◆ Problem details
Emit a verbatim copy of the lines below from the line with "This call for proposals aims to su" through the line with "symptoms during the", excluding pictures and everything outside that range.

━━━━━━━━━━

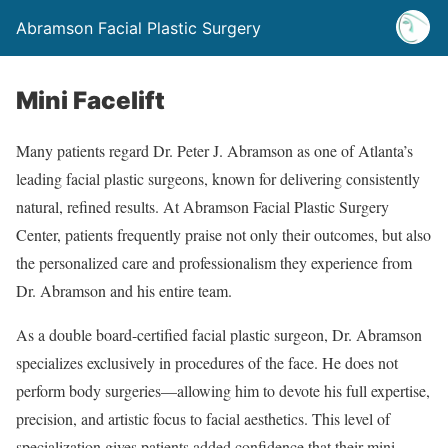
Abramson Facial Plastic Surgery
Mini Facelift
Many patients regard Dr. Peter J. Abramson as one of Atlanta’s
leading facial plastic surgeons, known for delivering consistently
natural, refined results. At Abramson Facial Plastic Surgery
Center, patients frequently praise not only their outcomes, but also
the personalized care and professionalism they experience from
Dr. Abramson and his entire team.
As a double board-certified facial plastic surgeon, Dr. Abramson
specializes exclusively in procedures of the face. He does not
perform body surgeries—allowing him to devote his full expertise,
precision, and artistic focus to facial aesthetics. This level of
specialization gives patients added confidence that their mini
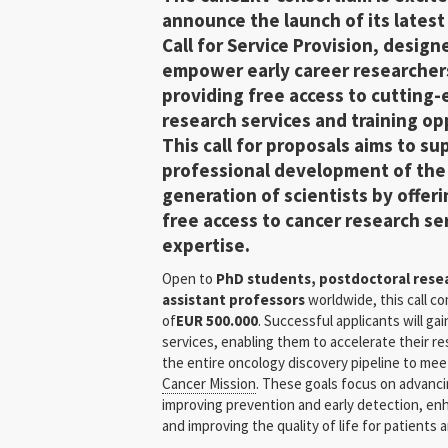
announce the launch of its lates
Call
for Service Provision
, design
empower
early career researcher
providing free access to cutting
research services and training op
This call for proposals aims to su
professional development of the
generation of scientists by offer
free access to cancer research se
expertise.
Open to
PhD students, postdoctoral resear
assistant professors
worldwide, this call c
of
EUR 500.000
. Successful applicants will ga
services, enabling them to accelerate their re
the entire oncology discovery pipeline to me
Cancer Mission
. These goals focus on advanci
improving prevention and early detection, en
and improving the quality of life for patients a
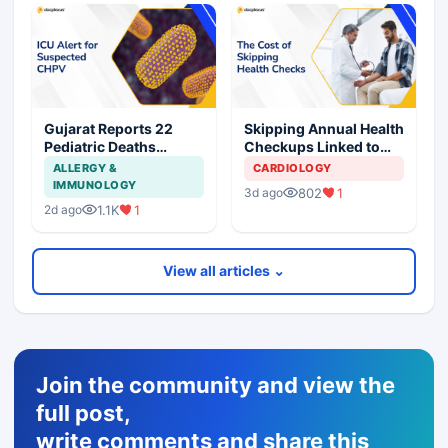
Gujarat Reports 22
Skipping Annual Health
Pediatric Deaths
Checkups Linked to
Linked to Chandipura
Nearly Threefold
ALLERGY &
CARDIOLOGY
Virus this Monsoon
Higher Hospitalization
IMMUNOLOGY
802
1
3d ago
Risk
1.1K
1
2d ago
View all articles ⌄
Join the community and view the
full post,
write comments and share this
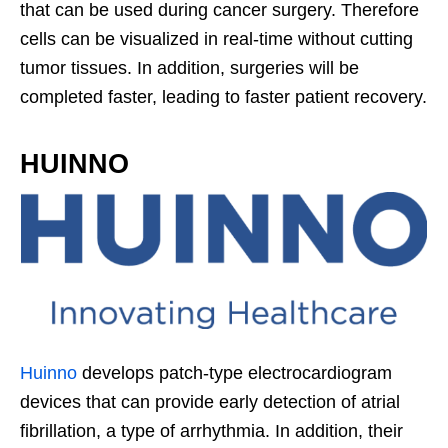
that can be used during cancer surgery. Therefore
cells can be visualized in real-time without cutting
tumor tissues. In addition, surgeries will be
completed faster, leading to faster patient recovery.
HUINNO
Huinno
develops patch-type electrocardiogram
devices that can provide early detection of atrial
fibrillation, a type of arrhythmia. In addition, their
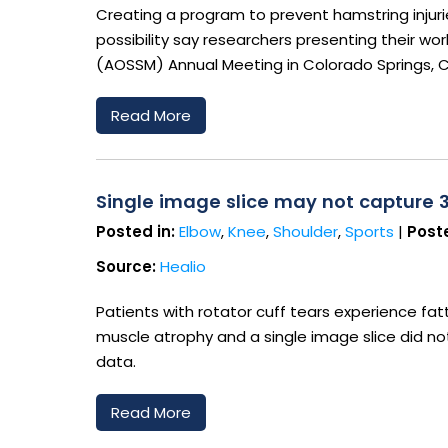
Creating a program to prevent hamstring injuri
possibility say researchers presenting their w
(AOSSM) Annual Meeting in Colorado Springs, 
Read More
Single image slice may not capture 
Posted in:
Elbow
,
Knee
,
Shoulder
,
Sports
|
Poste
Source:
Healio
Patients with rotator cuff tears experience fatt
muscle atrophy and a single image slice did n
data.
Read More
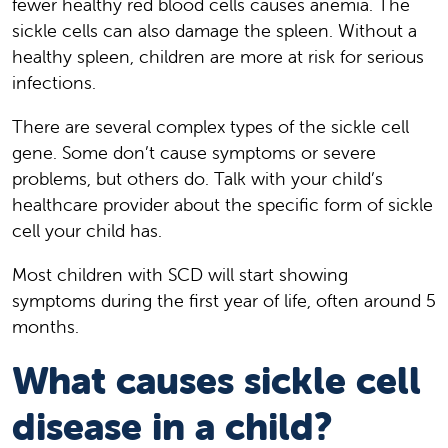
fewer healthy red blood cells causes anemia. The
sickle cells can also damage the spleen. Without a
healthy spleen, children are more at risk for serious
infections.
There are several complex types of the sickle cell
gene. Some don’t cause symptoms or severe
problems, but others do. Talk with your child’s
healthcare provider about the specific form of sickle
cell your child has.
Most children with SCD will start showing
symptoms during the first year of life, often around 5
months.
What causes sickle cell
disease in a child?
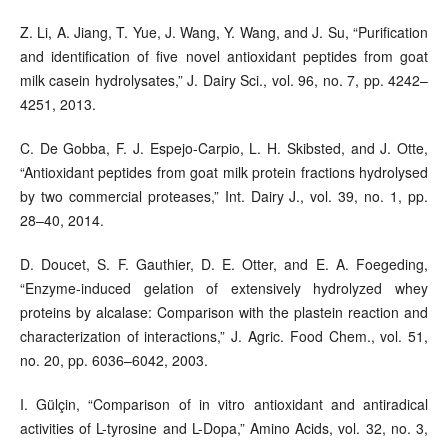
Z. Li, A. Jiang, T. Yue, J. Wang, Y. Wang, and J. Su, “Purification
and identification of five novel antioxidant peptides from goat
milk casein hydrolysates,” J. Dairy Sci., vol. 96, no. 7, pp. 4242–
4251, 2013.
C. De Gobba, F. J. Espejo-Carpio, L. H. Skibsted, and J. Otte,
“Antioxidant peptides from goat milk protein fractions hydrolysed
by two commercial proteases,” Int. Dairy J., vol. 39, no. 1, pp.
28–40, 2014.
D. Doucet, S. F. Gauthier, D. E. Otter, and E. A. Foegeding,
“Enzyme-induced gelation of extensively hydrolyzed whey
proteins by alcalase: Comparison with the plastein reaction and
characterization of interactions,” J. Agric. Food Chem., vol. 51,
no. 20, pp. 6036–6042, 2003.
I. Gülçin, “Comparison of in vitro antioxidant and antiradical
activities of L-tyrosine and L-Dopa,” Amino Acids, vol. 32, no. 3,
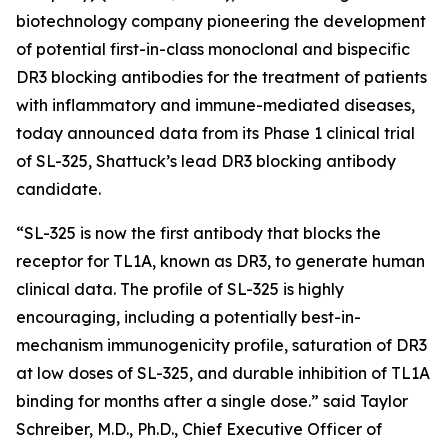
biotechnology company pioneering the development
of potential first-in-class monoclonal and bispecific
DR3 blocking antibodies for the treatment of patients
with inflammatory and immune-mediated diseases,
today announced data from its Phase 1 clinical trial
of SL-325, Shattuck’s lead DR3 blocking antibody
candidate.
“SL-325 is now the first antibody that blocks the
receptor for TL1A, known as DR3, to generate human
clinical data. The profile of SL-325 is highly
encouraging, including a potentially best-in-
mechanism immunogenicity profile, saturation of DR3
at low doses of SL-325, and durable inhibition of TL1A
binding for months after a single dose.” said Taylor
Schreiber, M.D., Ph.D., Chief Executive Officer of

━━━━━━━━━━

◆ Written response
This call for proposals aims to su
professional development of the
generation of scientists by offer
free access to cancer research se
expertise.
Open to
PhD students, postdoctoral resear
assistant professors
worldwide, this call c
of
EUR 500.000
. Successful applicants will ga
services, enabling them to accelerate their re
the entire oncology discovery pipeline to me
Cancer Mission
. These goals focus on advanci
improving prevention and early detection, en
and improving the quality of life for patients a
Gujarat Reports 22
Skipping Annual Health
Pediatric Deaths
Checkups Linked to
Linked to Chandipura
Nearly Threefold
ALLERGY &
CARDIOLOGY
Virus this Monsoon
Higher Hospitalization
IMMUNOLOGY
802
1
3d ago
Risk
1.1K
1
2d ago
View all articles ⌄
Join the community and view the
full post,
write comments and share this
that can be used during cancer surgery. Therefore
cells can be visualized in real-time without cutting
tumor tissues. In addition, surgeries will be
completed faster, leading to faster patient recovery.
HUINNO
Huinno
develops patch-type electrocardiogram
devices that can provide early detection of atrial
fibrillation, a type of arrhythmia. In addition, their
Creating a program to prevent hamstring injuri
possibility say researchers presenting their w
(AOSSM) Annual Meeting in Colorado Springs, 
Read More
Single image slice may not capture 
Posted in:
Elbow
,
Knee
,
Shoulder
,
Sports
|
Poste
Source:
Healio
Patients with rotator cuff tears experience fatt
muscle atrophy and a single image slice did n
data.
Read More
fewer healthy red blood cells causes anemia. The
sickle cells can also damage the spleen. Without a
healthy spleen, children are more at risk for serious
infections.
There are several complex types of the sickle cell
gene. Some don’t cause symptoms or severe
problems, but others do. Talk with your child’s
healthcare provider about the specific form of sickle
cell your child has.
Most children with SCD will start showing
symptoms during the first year of life, often around 5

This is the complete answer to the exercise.